Reports > StorNext Metrics
The StorNext Metrics reports provide performance data logging and visual reporting and graphing features for StorNext systems. The StorNext Metrics reports are a visual reporting tool. This tool combines comprehensive performance data logging with powerful visual reporting and analysis tools to help you identify potential problems and optimize system operations.
This topic contains the following sections:
Section | Description |
---|---|
Introduction to the StorNext Metrics Reports | Provides an overview of the features of StorNext Metrics reports. |
StorNext Metrics Navigation | Describes how to access and work with the Web-based user interface of StorNext Metrics reports. |
Reports and Graphs | Describes how to view and interpret the available performance reports. |
Work With Time Ranges | Describes how to move the time range backward and forward in time, and make the time range longer or shorter |
Work With Graphs | Describes how to work with the various types of graphs. |
Interpret Performance Data | Describes how to interpret a particular type of performance data. |
The StorNext Metrics reports are a visual reporting tool. This tool combines comprehensive performance data logging with powerful visual reporting and analysis tools to help you identify potential problems and optimize system operation.

=====

Task requirements:
Transcribe the passage of the StorNext Metrics page that starts at "Reports > StorNext" and ends with "optimize system operations.". The listing that follows comes from a source unrelated to the StorNext Metrics page.

Data excerpt:
=====

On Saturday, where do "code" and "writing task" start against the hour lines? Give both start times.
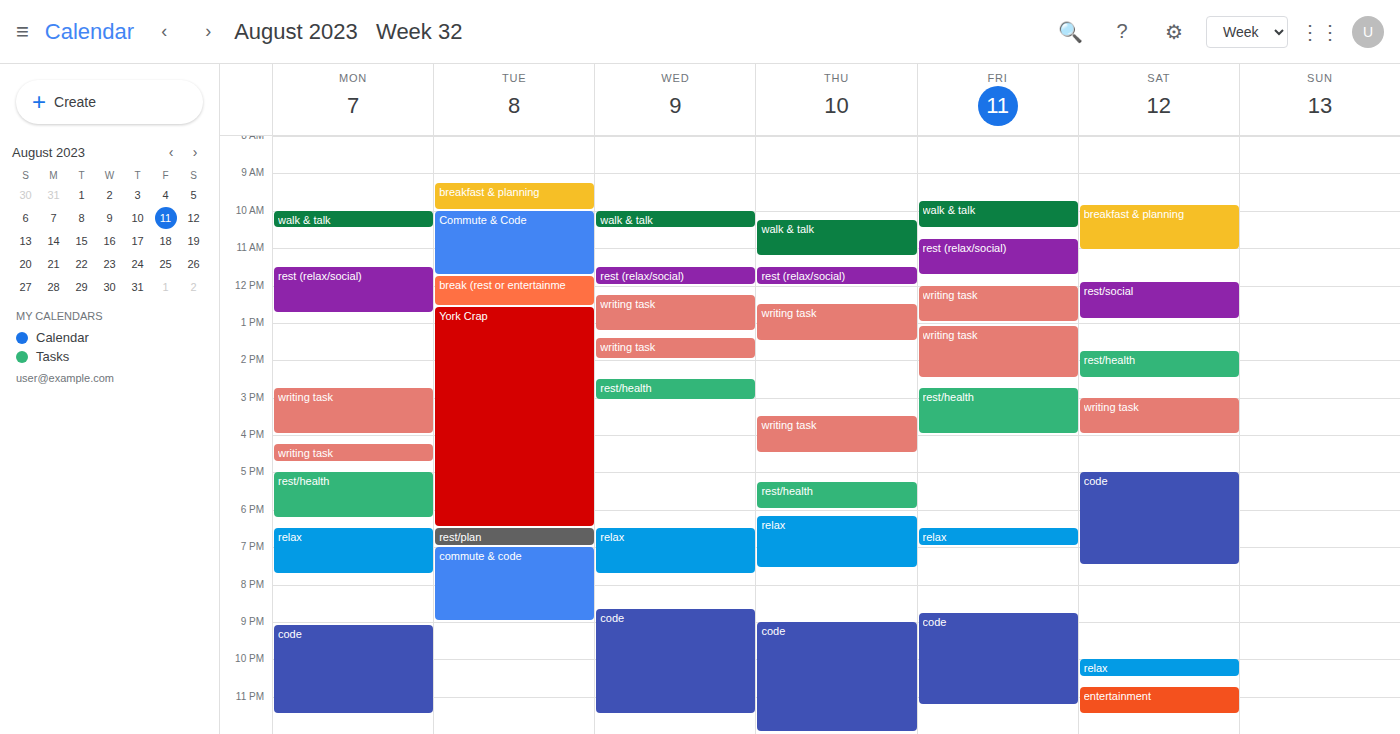
"code": 5:00 PM, exactly on the 5 PM line. "writing task": 3:00 PM, exactly on the 3 PM line.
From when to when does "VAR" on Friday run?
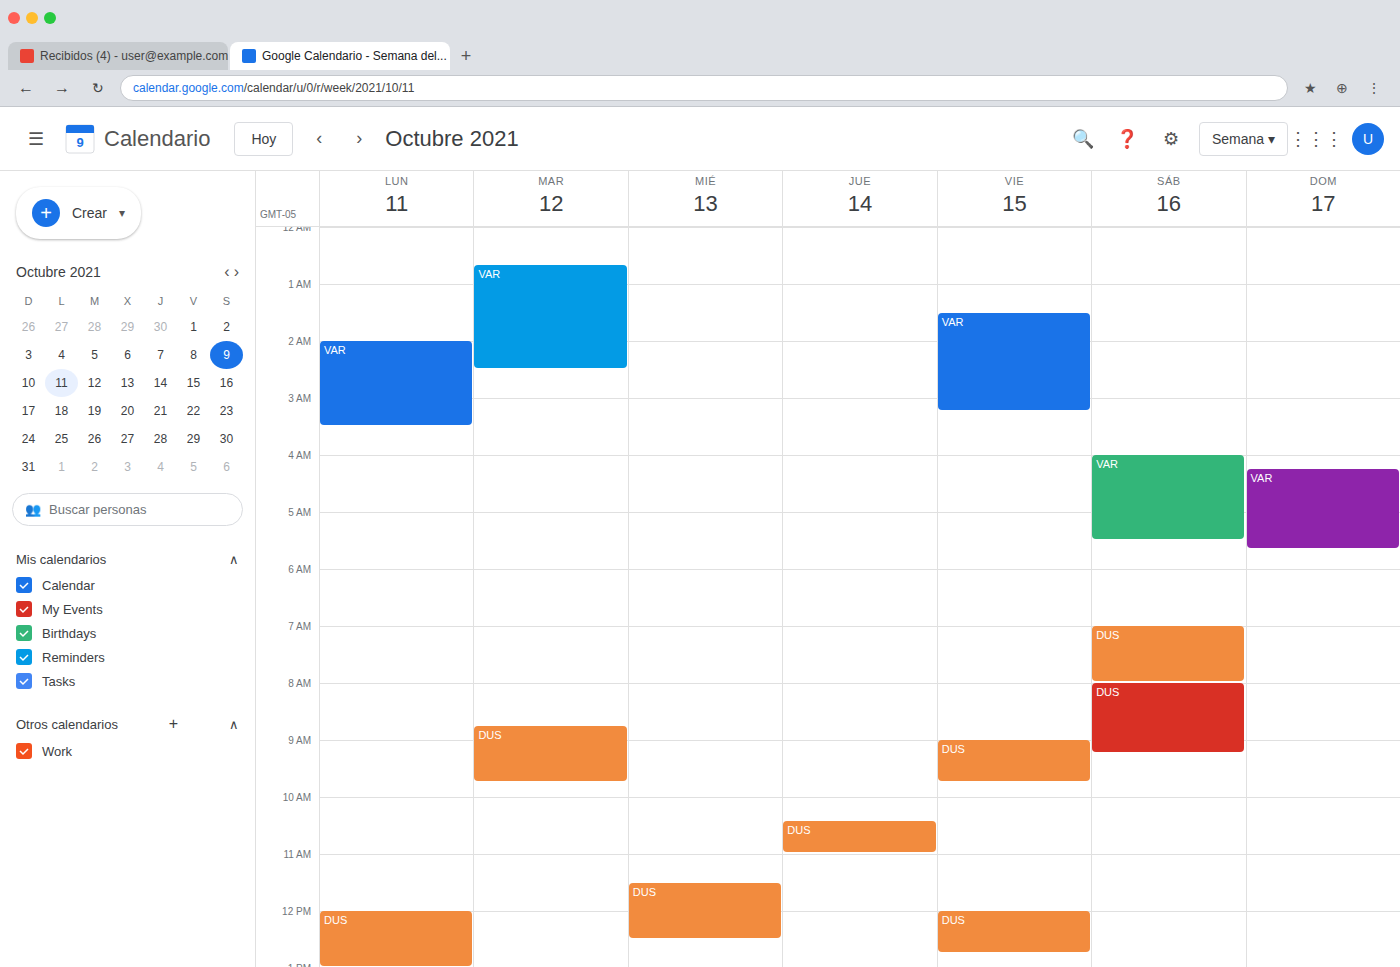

=====

Answer:
Reports > StorNext Metrics
The StorNext Metrics reports provide performance data logging and visual reporting and graphing features for StorNext systems. The StorNext Metrics reports are a visual reporting tool. This tool combines comprehensive performance data logging with powerful visual reporting and analysis tools to help you identify potential problems and optimize system operations.